** Opening Page extract block **

Error when loading a sequence of models in python

I’m trying to create a python script that would plot learning curve showing how the model’s accuracy changes with growing length of training data but that ends with an error.

Model training is started as an external subprocess and that part works fine.

I’ve installed deepspeech-gpu==0.2.1a1 for python 3 with pip, taken client.py and modified it to load the newly generated model and run inference of test data on it so that the model, language model etc. are loaded just once for the test data evaluation.

The first model is evaluated fine, the problem starts once the second model is trained and the script tries to load it for inferences:

ResourceExhaustedError (see above for traceback): OOM when allocating tensor of shape [2048,2048] and type float
         [[{{node h2/Adam/Initializer/zeros}} = Const[dtype=DT_FLOAT, value=Tensor<type: float shape: [2048,2048] values: [0 0 0...]...>, _device="/job:localhost/replica:0/task:0/device:GPU:0"]()]]

and the simplified version of the script looks like this:

from deepspeech import Model
for train_duration in train_durations:
    train_list_path = create_test_list(training_directory, train_duration)
    trained_model = train_model(original_model, checkpoint_dir, export_dir, epoch_number, train_list_path, validation_list_path, test_list_path, learning_rate, deepspeech_directory)
    ds = Model(model, N_FEATURES, N_CONTEXT, alphabet, BEAM_WIDTH)
    ds.enableDecoderWithLM(alphabet, lm, trie, LM_WEIGHT, VALID_WORD_COUNT_WEIGHT)
    train_score = infer_audio_list(train_list_path, ds)
    test_score = infer_audio_list(test_list_path, ds)
    del ds

It’s most probably related to the previous model not being released but I haven’t found a way to release the previous model from code.

Does anyone have an idea how to fix this?

The OOM indicates a GPU-side memory issue, what’s your GPU ? Batch size ? Dataset ?

  • GPU is Tesla M60, 7.44GiB memory

  • finetuning from the default frozen model output_graph.pb with a very small dataset (about 10-200 files, 5 seconds each)

  • batch size used is the default one (1 from what I can see in Deepspeech.py)

  • the issue is related to the GPU memory in this way (observed from nvidia-smi):

  1. main script starts, no GPU memory is used
  2. first round of training starts in - training subprocess gets all GPU memory
  3. training subprocess ends - GPU memory is relased
  4. main script starts running inference and gets all GPU memory
  5. inference ends but GPU memory is still allocated to the main script
  6. training subprocess starts but there’s no GPU memory left as main process is still keeping it

A workaround would probably be to run the inference in its own subprocess and when that’s finished, GPU memory would be freed for second round of training.

** Closing Page extract block **
** Opening Provided records block **

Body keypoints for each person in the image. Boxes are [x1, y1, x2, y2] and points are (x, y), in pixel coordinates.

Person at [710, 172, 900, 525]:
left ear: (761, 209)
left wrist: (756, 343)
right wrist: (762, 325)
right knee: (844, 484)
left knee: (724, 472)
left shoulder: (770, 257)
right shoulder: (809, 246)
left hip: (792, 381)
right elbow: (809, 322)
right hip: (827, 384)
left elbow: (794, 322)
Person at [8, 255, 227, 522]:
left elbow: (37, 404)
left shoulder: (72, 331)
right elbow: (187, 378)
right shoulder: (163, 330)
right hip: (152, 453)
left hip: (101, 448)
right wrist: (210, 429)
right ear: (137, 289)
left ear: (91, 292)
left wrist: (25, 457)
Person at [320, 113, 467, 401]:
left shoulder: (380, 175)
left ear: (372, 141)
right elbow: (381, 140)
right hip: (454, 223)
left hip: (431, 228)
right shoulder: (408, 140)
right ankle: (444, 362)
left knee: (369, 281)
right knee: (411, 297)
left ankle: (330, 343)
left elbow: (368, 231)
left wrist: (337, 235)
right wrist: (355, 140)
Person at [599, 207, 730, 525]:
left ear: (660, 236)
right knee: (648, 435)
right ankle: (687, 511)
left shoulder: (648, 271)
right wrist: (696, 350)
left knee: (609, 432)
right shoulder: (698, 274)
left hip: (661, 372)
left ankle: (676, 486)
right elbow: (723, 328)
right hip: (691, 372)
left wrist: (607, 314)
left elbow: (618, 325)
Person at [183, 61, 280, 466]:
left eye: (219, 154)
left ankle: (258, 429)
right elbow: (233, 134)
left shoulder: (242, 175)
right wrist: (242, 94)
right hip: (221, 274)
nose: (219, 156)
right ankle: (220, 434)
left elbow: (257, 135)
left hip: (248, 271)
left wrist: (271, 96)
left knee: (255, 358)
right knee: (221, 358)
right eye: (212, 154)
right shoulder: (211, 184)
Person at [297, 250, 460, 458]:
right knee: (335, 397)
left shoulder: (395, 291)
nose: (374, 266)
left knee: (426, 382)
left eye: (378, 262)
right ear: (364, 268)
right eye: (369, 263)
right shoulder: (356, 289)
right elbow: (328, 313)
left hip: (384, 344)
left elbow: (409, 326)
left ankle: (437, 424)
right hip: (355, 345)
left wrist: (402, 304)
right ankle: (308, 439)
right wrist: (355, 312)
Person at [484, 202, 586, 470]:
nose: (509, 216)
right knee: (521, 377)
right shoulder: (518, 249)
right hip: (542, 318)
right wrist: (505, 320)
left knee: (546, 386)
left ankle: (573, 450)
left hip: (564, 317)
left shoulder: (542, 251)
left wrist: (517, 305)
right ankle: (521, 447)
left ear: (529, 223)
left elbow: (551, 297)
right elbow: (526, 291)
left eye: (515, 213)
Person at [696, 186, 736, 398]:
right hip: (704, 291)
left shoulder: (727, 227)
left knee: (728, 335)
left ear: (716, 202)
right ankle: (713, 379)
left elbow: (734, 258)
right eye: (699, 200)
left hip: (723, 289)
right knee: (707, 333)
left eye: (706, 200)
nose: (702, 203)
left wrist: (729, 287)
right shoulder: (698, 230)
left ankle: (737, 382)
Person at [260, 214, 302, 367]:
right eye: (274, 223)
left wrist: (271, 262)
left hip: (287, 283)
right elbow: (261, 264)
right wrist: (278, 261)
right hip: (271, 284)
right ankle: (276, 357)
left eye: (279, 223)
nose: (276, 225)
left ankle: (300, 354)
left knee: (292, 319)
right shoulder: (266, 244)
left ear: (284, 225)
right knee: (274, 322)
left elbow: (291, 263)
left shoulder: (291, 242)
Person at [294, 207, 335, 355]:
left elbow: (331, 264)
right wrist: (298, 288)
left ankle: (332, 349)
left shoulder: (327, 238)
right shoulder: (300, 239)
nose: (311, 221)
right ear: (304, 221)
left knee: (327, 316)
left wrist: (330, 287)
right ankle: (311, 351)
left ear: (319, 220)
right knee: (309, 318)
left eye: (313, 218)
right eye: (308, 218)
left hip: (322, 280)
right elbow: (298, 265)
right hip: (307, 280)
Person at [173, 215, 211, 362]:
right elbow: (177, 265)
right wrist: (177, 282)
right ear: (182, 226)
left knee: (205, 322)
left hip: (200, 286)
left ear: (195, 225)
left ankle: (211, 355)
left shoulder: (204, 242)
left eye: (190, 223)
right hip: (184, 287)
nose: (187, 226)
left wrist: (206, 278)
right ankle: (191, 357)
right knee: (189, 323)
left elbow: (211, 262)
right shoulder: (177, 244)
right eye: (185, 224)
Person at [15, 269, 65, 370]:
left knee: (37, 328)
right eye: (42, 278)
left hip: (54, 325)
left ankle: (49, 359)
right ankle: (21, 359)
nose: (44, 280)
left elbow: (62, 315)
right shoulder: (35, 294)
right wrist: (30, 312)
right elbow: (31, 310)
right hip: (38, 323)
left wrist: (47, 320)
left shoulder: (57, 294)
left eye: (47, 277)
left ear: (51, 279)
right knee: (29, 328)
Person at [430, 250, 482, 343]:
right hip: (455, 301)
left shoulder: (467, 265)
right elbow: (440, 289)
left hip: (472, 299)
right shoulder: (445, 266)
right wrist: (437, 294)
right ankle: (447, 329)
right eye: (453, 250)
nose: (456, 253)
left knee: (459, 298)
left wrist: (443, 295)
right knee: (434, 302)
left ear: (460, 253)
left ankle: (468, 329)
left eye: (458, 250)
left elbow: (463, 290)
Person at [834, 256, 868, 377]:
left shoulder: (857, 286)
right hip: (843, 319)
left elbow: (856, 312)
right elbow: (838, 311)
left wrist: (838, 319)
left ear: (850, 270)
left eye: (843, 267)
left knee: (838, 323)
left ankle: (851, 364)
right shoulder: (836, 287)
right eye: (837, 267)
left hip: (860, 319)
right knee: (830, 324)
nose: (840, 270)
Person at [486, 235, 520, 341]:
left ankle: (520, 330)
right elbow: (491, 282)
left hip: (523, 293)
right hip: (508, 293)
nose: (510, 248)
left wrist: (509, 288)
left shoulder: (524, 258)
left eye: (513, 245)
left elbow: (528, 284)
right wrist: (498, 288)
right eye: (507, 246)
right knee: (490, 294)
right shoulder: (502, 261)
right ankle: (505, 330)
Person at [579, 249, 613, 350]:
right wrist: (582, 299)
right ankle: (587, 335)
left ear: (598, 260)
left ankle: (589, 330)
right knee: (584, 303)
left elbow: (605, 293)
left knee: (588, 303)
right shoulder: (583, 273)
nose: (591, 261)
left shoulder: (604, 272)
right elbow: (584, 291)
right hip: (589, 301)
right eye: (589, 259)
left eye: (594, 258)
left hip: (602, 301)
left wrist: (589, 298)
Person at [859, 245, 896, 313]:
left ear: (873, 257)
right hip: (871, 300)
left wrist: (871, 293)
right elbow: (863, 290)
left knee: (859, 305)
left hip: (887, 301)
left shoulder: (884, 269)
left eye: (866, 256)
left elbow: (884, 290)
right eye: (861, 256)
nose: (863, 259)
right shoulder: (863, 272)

** Closing Provided records block **

* Task to carry out *
For each statement below, say yes or no depending on whether it agrees with the thread about loading a sequence of models in python, and quote the words of the thread that decide it. 1. The GPU in use has 7.44GiB of memory. 2. The batch size used is 32. 3. The error appears when the first model is evaluated.

* Problem solution *
1. Yes: "GPU is Tesla M60, 7.44GiB memory"
2. No: "batch size used is the default one (1 from what I can see in Deepspeech.py)"
3. No: "The first model is evaluated fine, the problem starts once the second model is trained and the script tries to load it for inferences"